Das misérias humanas

Por Pedro Fernandes

Jan Havickszoon Steen



Quero relatar dois episódios que não sei onde os colocaria na estante dos acontecimentos que frequentemente nos assaltam. Mas, creio que ficaria bem no setor daqueles casos em que por baixo se escreve Das misérias humanas

Também não consigo agora descrever misto de sentimentos que me invadiu no momento das duas ocorrências - se pena, se tristeza, se impotência... se... 

O primeiro fato se deu numa saída de um sebo, certo dia - dia daqueles escolhidos para peregrinação em sebos. Pedi a uma vendedora de rua, um copo de água, que ainda, apesar dos altos e baixos da economia, se é vendido a cinquenta centavos. Revirei minha mochila e catei os centavos que tinha. Quarenta e cinco no total. 

Não tomei cara emprestada e joguei com a vendedora, pensando na facilidade da venda: - Aceita os quarenta e cinco centavos ou quer tirar de dez? Ela devolveu-me as moedas: - É melhor tirar de dez. É... E dizem por aí os economistas que o dinheiro anda curto. Não para aquela senhora. Dei os dez, recebi o trocado e saí matutando, o modo de filosofar nordestino: - Preciso registrar isso.

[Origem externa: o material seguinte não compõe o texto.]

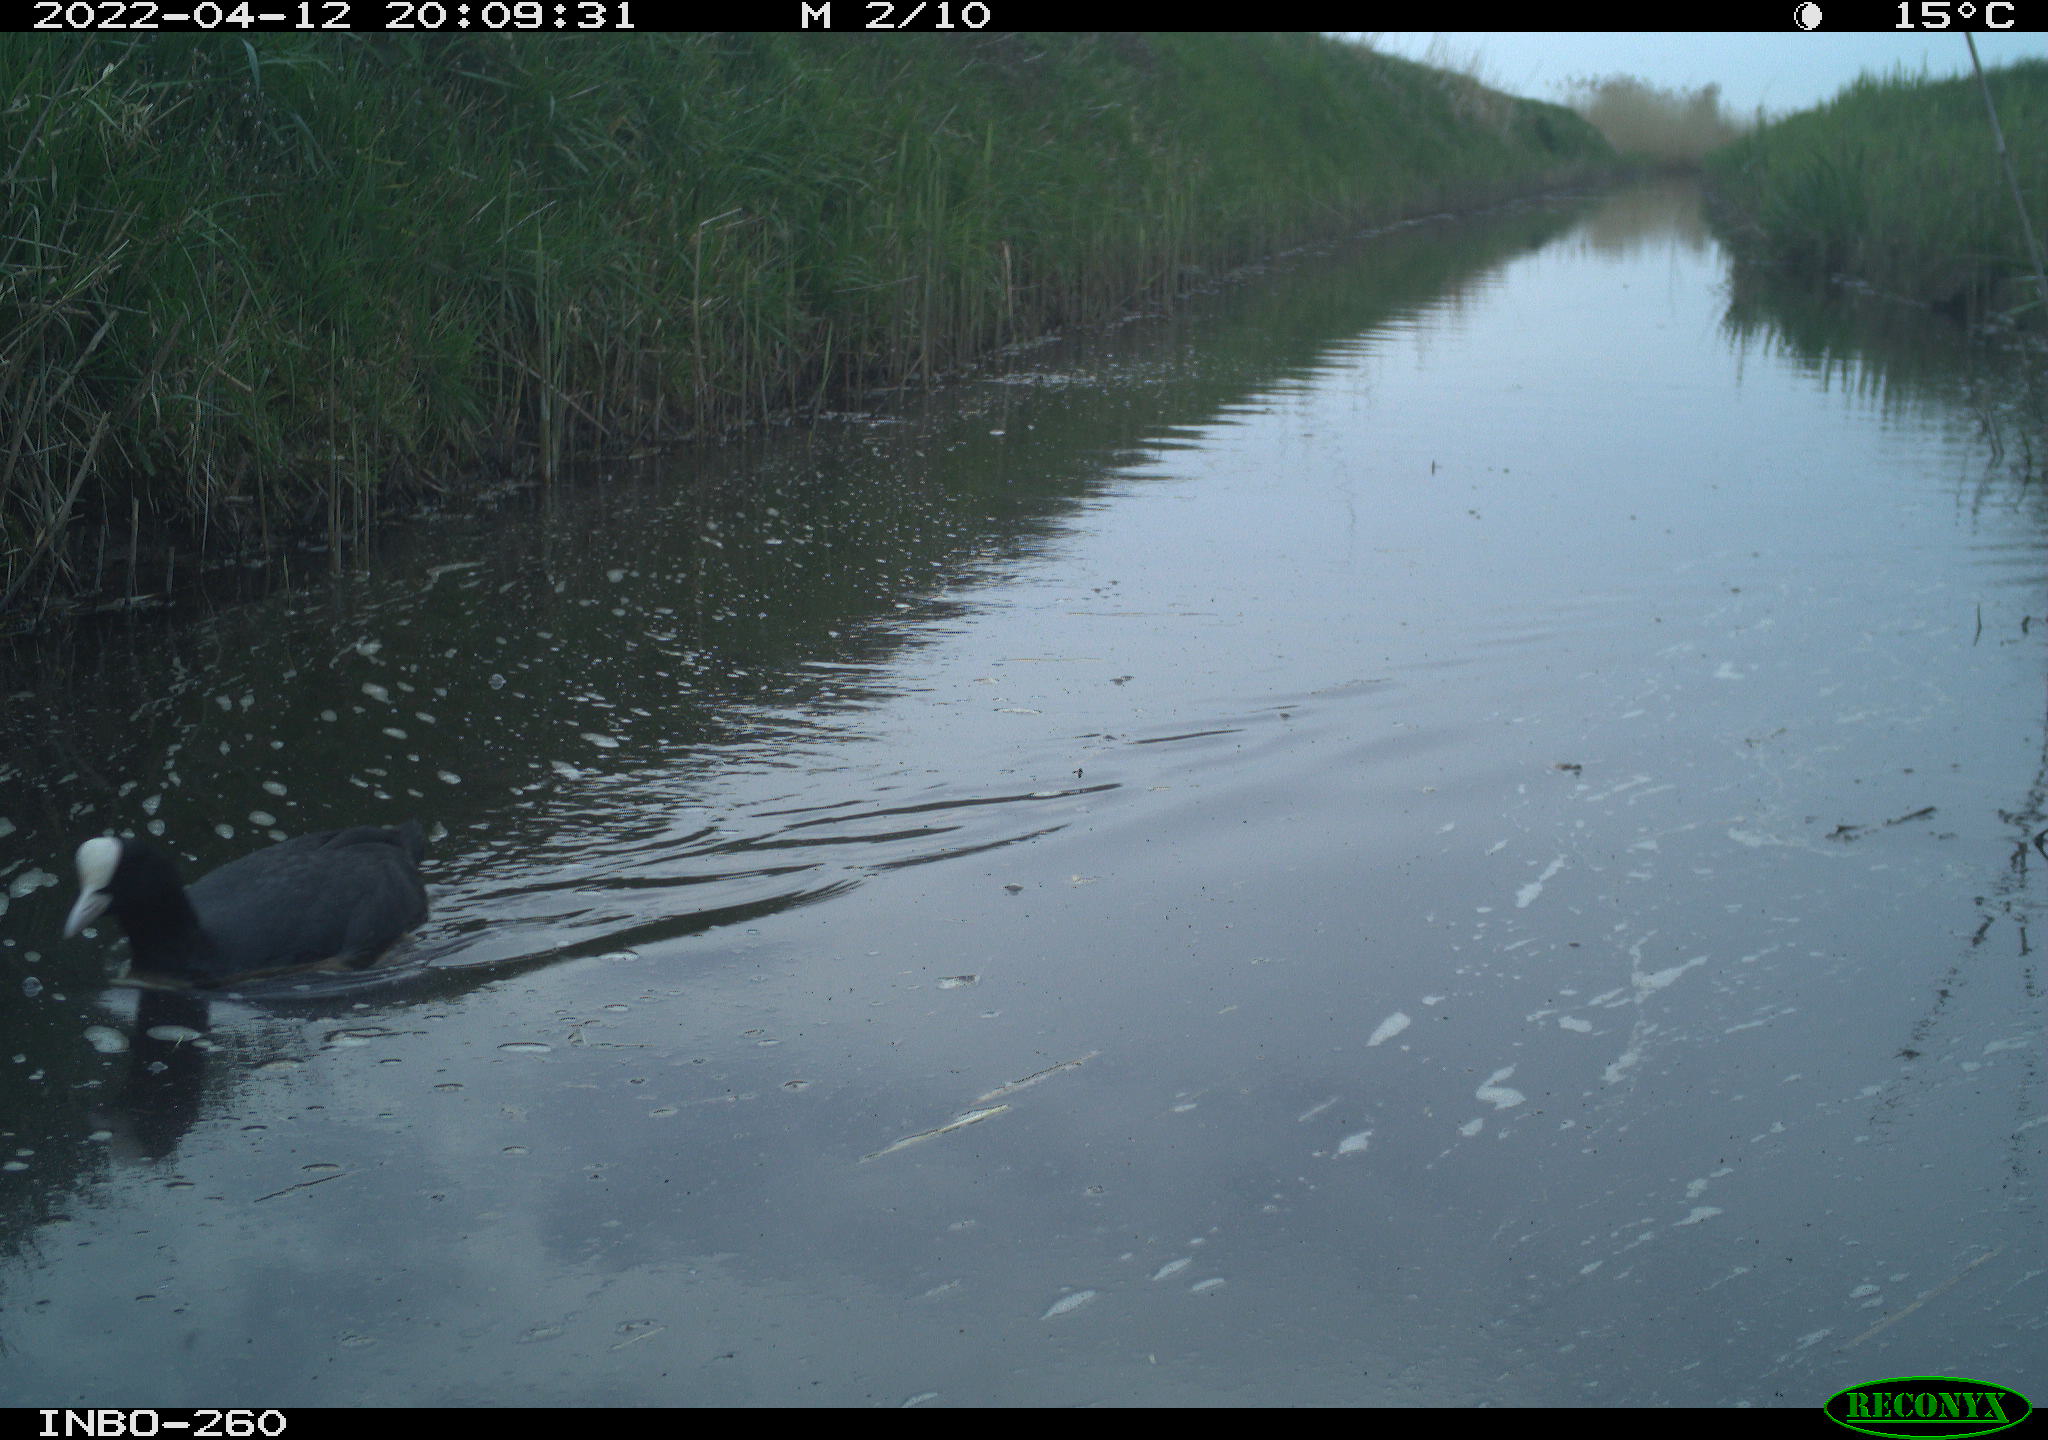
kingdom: Animalia
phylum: Chordata
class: Aves
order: Gruiformes
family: Rallidae
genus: Fulica
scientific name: Fulica atra
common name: Eurasian coot
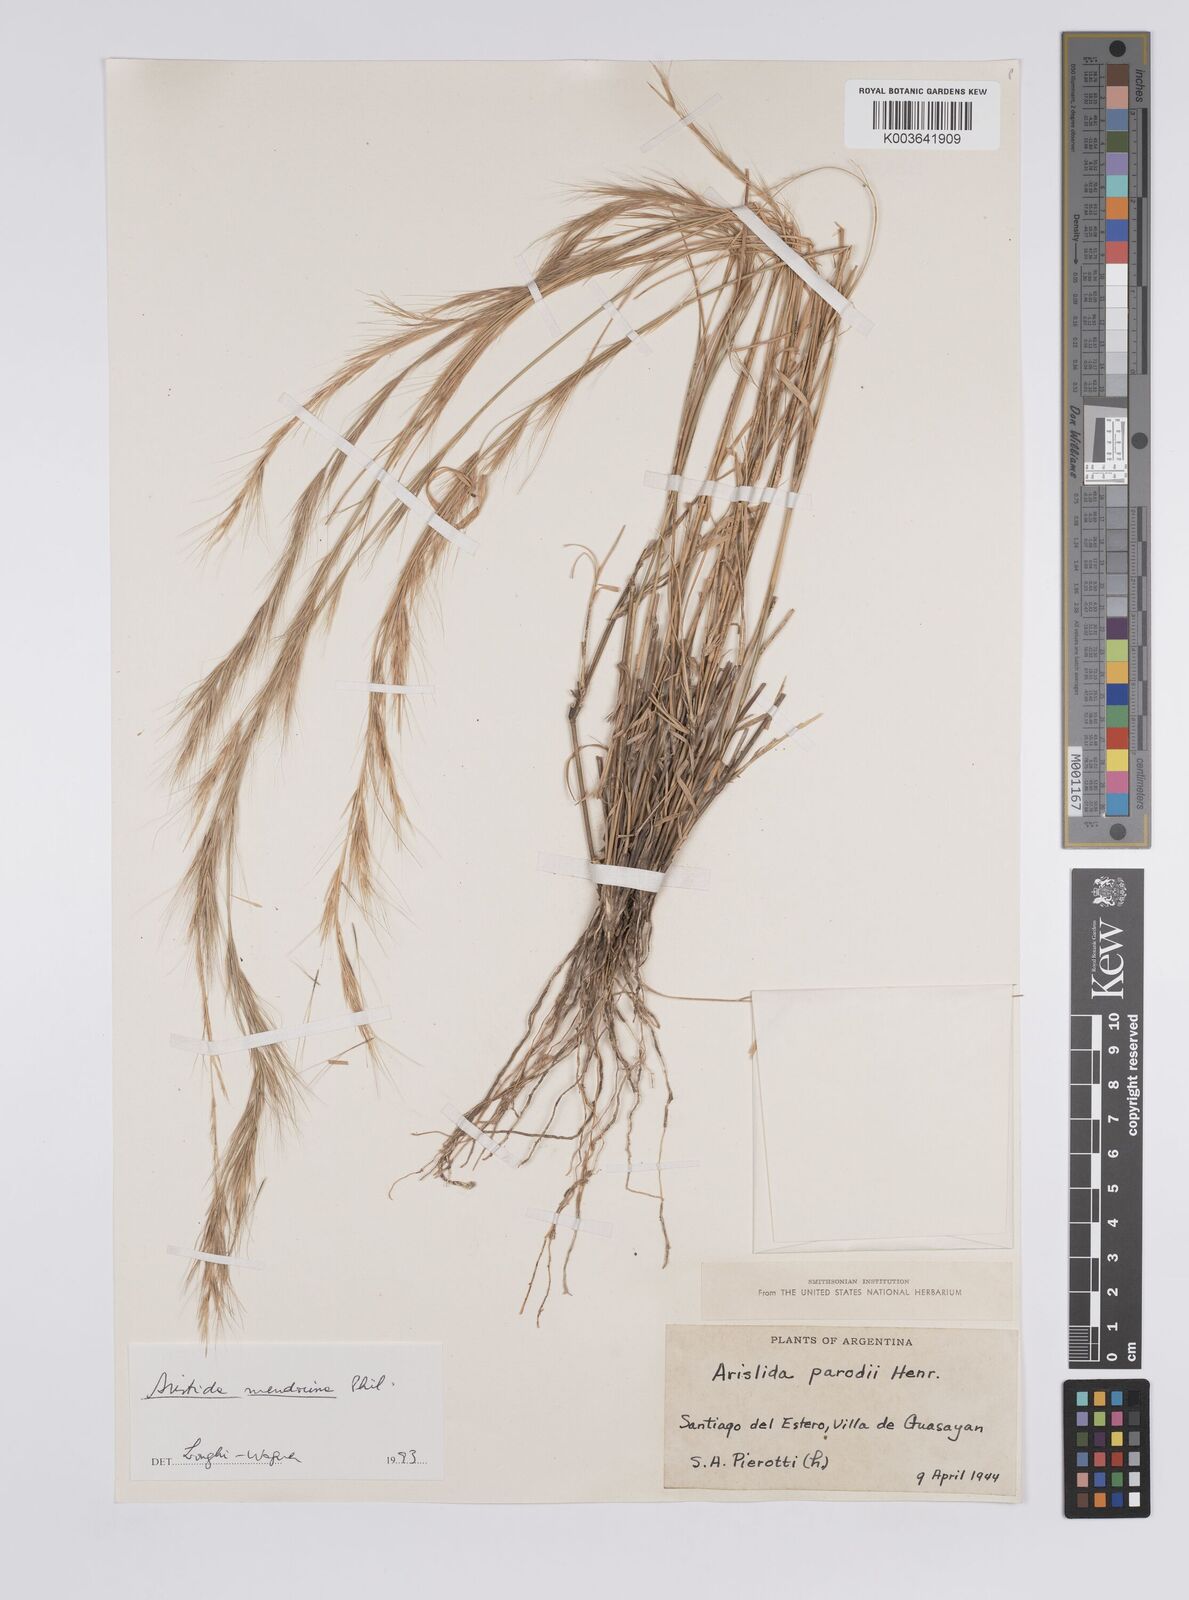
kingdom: Plantae
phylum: Tracheophyta
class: Liliopsida
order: Poales
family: Poaceae
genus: Aristida
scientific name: Aristida parodii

Aqui estou. Na sala sem paredes, na sala surda da web. E enquanto recordo, enquanto penso como classificar o ocorrido, a memória me traz outra situação muito parecida com essa.

Parece que esse tipo do que classifiquei de miséria humana tem virado moda. Desculpe-me se pareço arrogante. Não é nada disso. É franqueza. Incomoda-me particularmente essas mesquinharias que beiram a extremidade do absurdo. 

Pois não é que, novamente, um tipo desses inventou de atravessar meu caminho? Eis o segundo episódio para o meu muro virtual de lamentações. 

Desta vez, o fato se deu num supermercado. Entrei às pressas para comprar um iogurte no começo da noite. No costume de sempre comprar aquele produto que custa R$1,7, peguei-o e fui direto ao caixa. Mas ao contar minhas moedas dei de cara com R$1,6. 

E agora eu não tinha dinheiro maior para oferecer. Eu estava liso. Se não conseguisse comprar o iogurte com o dinheiro que eu tinha, não levaria. Já sabem, então, o que aconteceu. Simplesmente a atendente não me despachou a compra. Dei meia volta meio humilhado olhando a fila de pessoas atrás de mim e voltei à prateleira com o produto. 

Passei a ver isso como algo mais absurdo ainda do que o primeiro episódio, se entendo que, o lucro da vendedora de água fosse apenas aqueles cinco centavos que ela fez-me questão. 

Num supermercado, em que vigora aquelas contagens do nove (1,99; 2,99; 3,99 e por aí vai) e que agora vigora, para variar, a do oito, a do sete, a do seis, (1,88; 1,78; 1,68), que enchem a banca rota dos seus proprietários, que ao fim do dia, do mês, do ano, é suficiente para pagar todas as promoções bestas que propagandeiam e ainda sobra um caixa dois, eu pergunto, onde está a vantagem em não vender um produto apenas por causa de dez centavos? 

É possível  que na sangria do caixa, os dez centavos que faltar sejam descontados no salário da vendedora, mas, no fluxo contínuo do dia não sobraram mais que isso das frações de centavos de cada compra?

Deixo as pergunta para o leitor. Mas é triste este país onde vivemos, que, está assim, porque entregues a essas atitudes miseráveis, deixamos de fazer o nosso papel de, por exemplo, cobrar os centavos que os grandes diariamente nos pegam cada vez que compramos um produto qualquer.

A coisa se expande, é claro. Dos centavos dos supermercados saltamos aos milhões desviados, sonegados na coisa pública ou privada. Com esse texto faço as pazes com as duas vendedoras. As situações, bem viram, serviram para ilustrar a pior das misérias: a de deixarmos passar as mesquinharias que enriquecem uns espertos na arte de pegar o alheio.